**Collected data**
%%
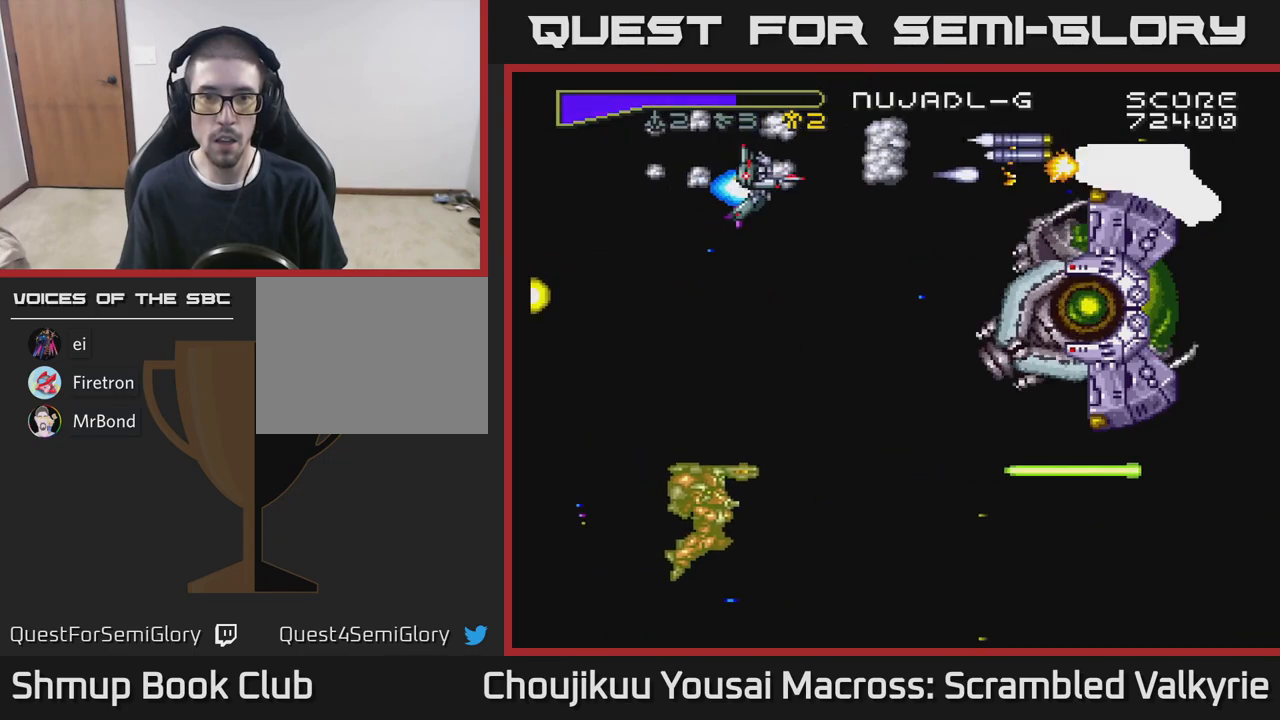
{"buttons": ["A", "DPAD_LEFT"], "events": [[33, "DPAD_RIGHT", "up"], [83, "DPAD_LEFT", "down"]]}
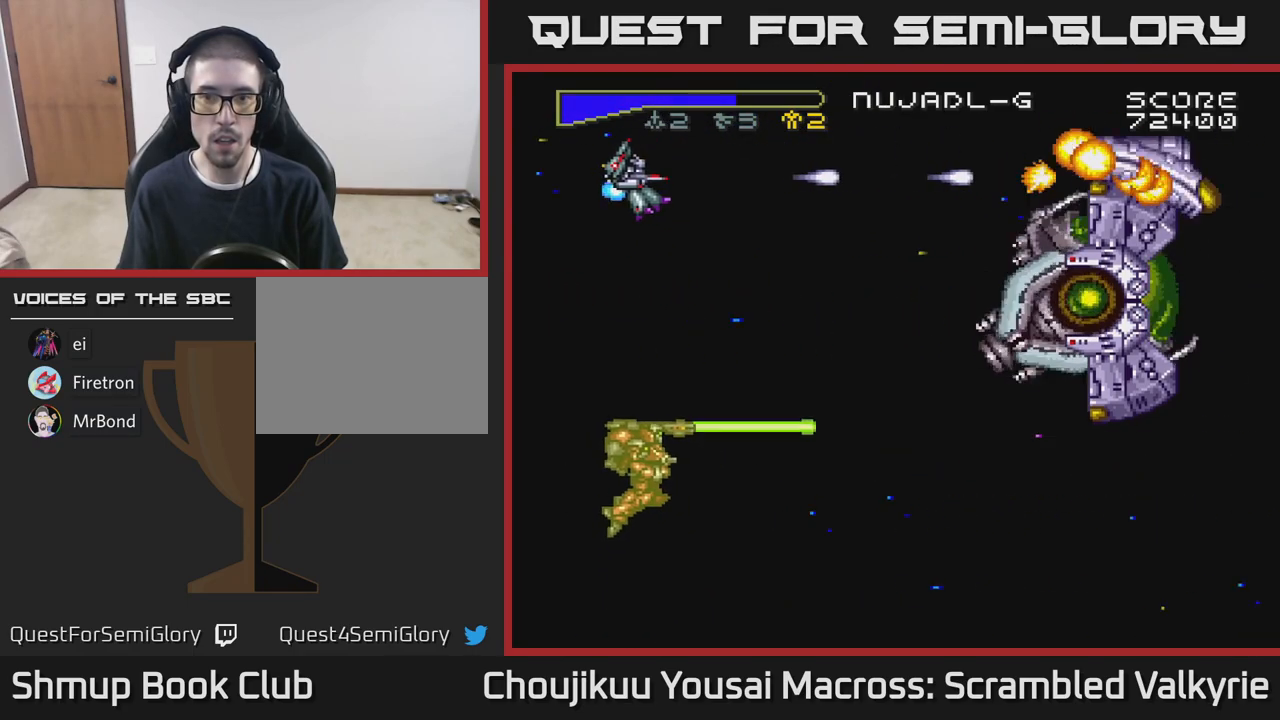
{"buttons": ["A", "DPAD_DOWN", "DPAD_RIGHT"], "events": [[33, "DPAD_UP", "down"], [50, "DPAD_LEFT", "up"], [133, "DPAD_UP", "up"], [400, "DPAD_RIGHT", "down"], [500, "DPAD_DOWN", "down"]]}
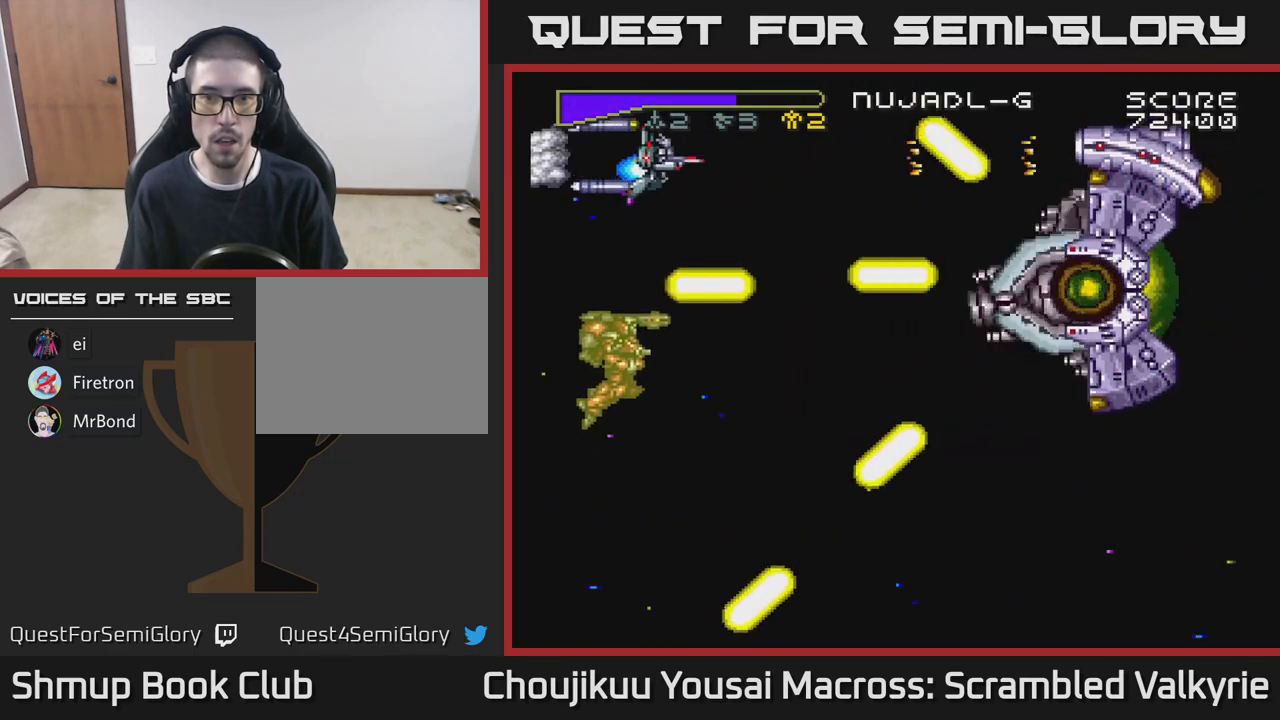
{"buttons": ["A"], "events": [[133, "DPAD_DOWN", "up"], [167, "DPAD_RIGHT", "up"], [183, "DPAD_RIGHT", "down"], [233, "DPAD_RIGHT", "up"]]}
%%
**Instructions for the task**
An exact copy of the material above is required, minus its images.

**Worked solution**
{"buttons": ["A", "DPAD_LEFT"], "events": [[33, "DPAD_RIGHT", "up"], [83, "DPAD_LEFT", "down"]]}
{"buttons": ["A", "DPAD_DOWN", "DPAD_RIGHT"], "events": [[33, "DPAD_UP", "down"], [50, "DPAD_LEFT", "up"], [133, "DPAD_UP", "up"], [400, "DPAD_RIGHT", "down"], [500, "DPAD_DOWN", "down"]]}
{"buttons": ["A"], "events": [[133, "DPAD_DOWN", "up"], [167, "DPAD_RIGHT", "up"], [183, "DPAD_RIGHT", "down"], [233, "DPAD_RIGHT", "up"]]}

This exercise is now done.